> Page text
┌──

The Conservation Committee informs and educates Club members on conservation needs and activities of our town, state and nation, and educates individual members on conservation principles and practices.
2016-17 Conservation Chairs: Kim Gregory, Polly Hanson
Choose native plants in your yard or container garden to create a habitat for birds, butterflies and bees. Native plants provide shelter and essential food, and also help improve local watersheds and mitigate climate change.
Learn more about native plants for birds from CT Audubon or search the Audubon plant database.
Learn more about butterflies and butterfly gardening through the Xerces Society.
List of butterfly nectar and larval food sources from Natureworks Garden Center.
Three easy steps to help bees and butterflies from the Xerces Society.
Conservation Committee Annual Report (2016)

└──

> Supplied material
┌──

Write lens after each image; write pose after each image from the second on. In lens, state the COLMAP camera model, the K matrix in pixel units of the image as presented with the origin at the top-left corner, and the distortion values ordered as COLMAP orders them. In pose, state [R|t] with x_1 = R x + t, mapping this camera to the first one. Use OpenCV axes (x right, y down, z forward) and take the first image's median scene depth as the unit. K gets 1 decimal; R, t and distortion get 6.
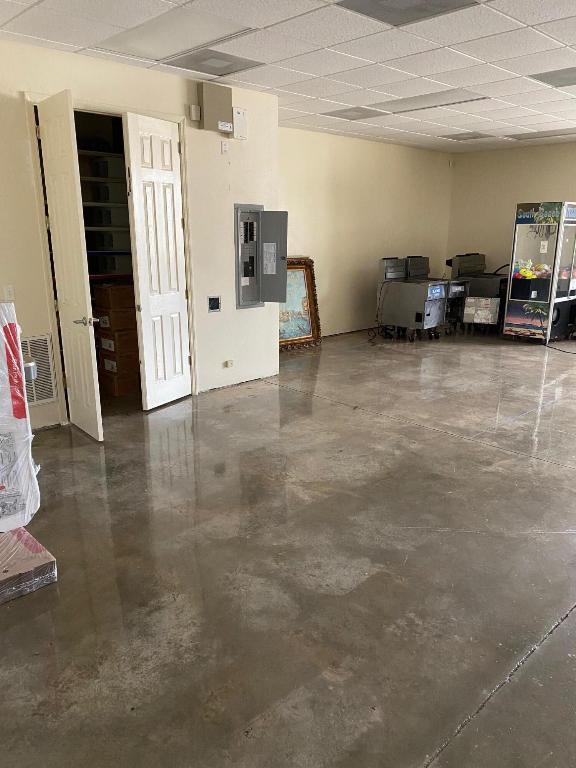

└──

> Explore the material
A - List every kind of creature that the conservation committee page says native plants create a habitat for.
B - Carry the conservation committee page forward, picking up after its final line.
The data are separate material from the conservation committee page.

> Exercise responses
A - Birds, butterflies, bees

B -
On January 28, 2016, The Greenwich Garden Club Conservation Committee launched the first in its series of “pollinator potlucks” at The Audubon Center Greenwich 613 Riversville Road with 80 guests. Dr. Michelle Frankel, Director of Audubon Greenwich and statewide team leader for Audubon Connecticut’s Bird-Friendly Communities program, addressed the audience. Dr. Frankel explained about Audubon’s “Bird-Friendly Communities” program that works with communities in Greenwich and across Connecticut to create healthy habitats in parks, schoolyards and residential yards. Participants learned about the relationship between native plants and native pollinators and other wildlife and simple actions they can take in their own yards to make them healthier places for both wildlife and people. Participants also got a preview of the soon-to-launch campaign by National Audubon Society to create the World’s Largest Bird Sanctuary – and how they can be a part of it.
In February, GGC conservation partnered with Garden Education Center of Greenwich to present Howland Blackiston, author of “Beekeeping for Dummies” and “Building Beehives for Dummies” to another 80 guests, many repeat customers from the previous pollinator potluck. Mr. Blackiston explained why bees are vanishing and what we can do to help reverse this grim situation. The theme of the potluck was honeycomb with cheese platters, honey glazed hams, honey biscuits with honey butter, honey Dijon salads, honey apple crisp, mead wine and tea with honey.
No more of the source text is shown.